The video taken in the Hardee’s drive-thru about 8:22 the morning of the fire shows Peacock in a green shirt with white lettering and khaki shorts.

By the time he reached the burning house on Rossman Dairy Road, he was wearing a sleeveless gray shirt and cargo shorts. A passerby, Max DeMott, caught him on a cellphone video as he drove by, and that’s the outfit Peacock was wearing when he spoke with Investigator Murfin.

The case took a turn when GBI crime scene specialist Amy Braswell and a sheriff’s office investigator searched Peacock’s truck on Monday.

Murfin, with Peacock’s permission, had looked in the truck for two specific things Sunday and stopped searching when he found them.

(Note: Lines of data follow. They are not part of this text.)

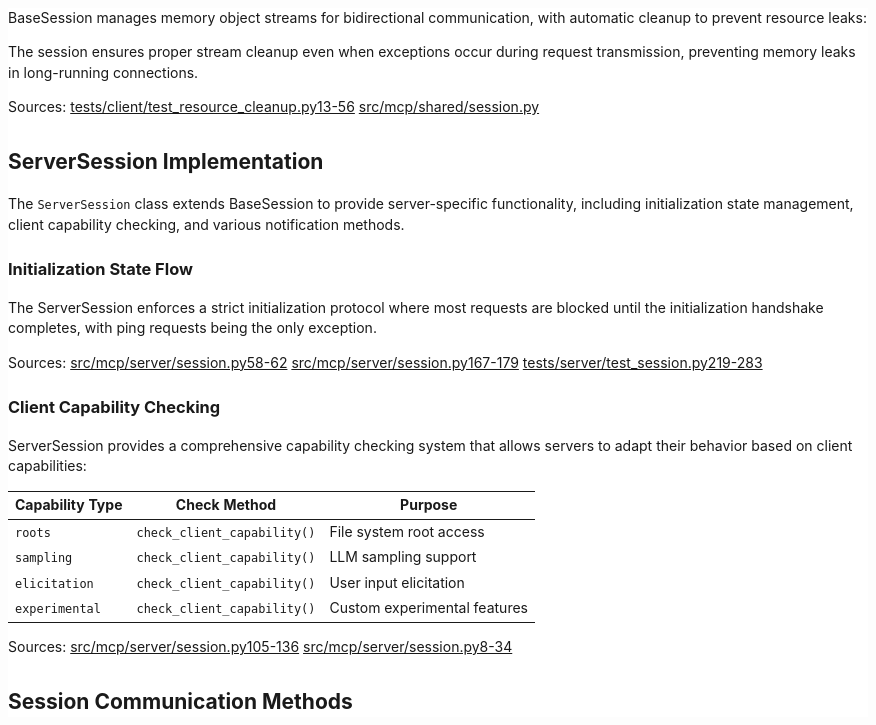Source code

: BaseSession manages memory object streams for bidirectional communication, with automatic cleanup to prevent resource leaks:

```
```

The session ensures proper stream cleanup even when exceptions occur during request transmission, preventing memory leaks in long-running connections.

Sources: [tests/client/test\_resource\_cleanup.py13-56](https://github.com/modelcontextprotocol/python-sdk/blob/146d7efb/tests/client/test_resource_cleanup.py#L13-L56) [src/mcp/shared/session.py](https://github.com/modelcontextprotocol/python-sdk/blob/146d7efb/src/mcp/shared/session.py)

## ServerSession Implementation

The `ServerSession` class extends BaseSession to provide server-specific functionality, including initialization state management, client capability checking, and various notification methods.

### Initialization State Flow

```
```

The ServerSession enforces a strict initialization protocol where most requests are blocked until the initialization handshake completes, with ping requests being the only exception.

Sources: [src/mcp/server/session.py58-62](https://github.com/modelcontextprotocol/python-sdk/blob/146d7efb/src/mcp/server/session.py#L58-L62) [src/mcp/server/session.py167-179](https://github.com/modelcontextprotocol/python-sdk/blob/146d7efb/src/mcp/server/session.py#L167-L179) [tests/server/test\_session.py219-283](https://github.com/modelcontextprotocol/python-sdk/blob/146d7efb/tests/server/test_session.py#L219-L283)

### Client Capability Checking

ServerSession provides a comprehensive capability checking system that allows servers to adapt their behavior based on client capabilities:

| Capability Type | Check Method                | Purpose                      |
| --------------- | --------------------------- | ---------------------------- |
| `roots`         | `check_client_capability()` | File system root access      |
| `sampling`      | `check_client_capability()` | LLM sampling support         |
| `elicitation`   | `check_client_capability()` | User input elicitation       |
| `experimental`  | `check_client_capability()` | Custom experimental features |

```
```

Sources: [src/mcp/server/session.py105-136](https://github.com/modelcontextprotocol/python-sdk/blob/146d7efb/src/mcp/server/session.py#L105-L136) [src/mcp/server/session.py8-34](https://github.com/modelcontextprotocol/python-sdk/blob/146d7efb/src/mcp/server/session.py#L8-L34)

## Session Communication Methods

Colquitt County Magistrate Judge J.J. McMillan signed a search warrant for the GBI about 4:45 p.m. Sunday, and that’s when the search of the property began in earnest. It included the house, the property and all the vehicles on it, so it was the next day before investigators reached the green pickup for a more thorough search.

That’s when the sheriff’s investigator found a green shirt and khaki shorts stuffed between a large speaker box and the seat of the truck. On both were red stains that might have been blood.

Cuttings from both articles of clothing were submitted to the GBI Crime Lab to be tested both for DNA and for accelerants, Braswell said.

The results of those tests have not been revealed in court.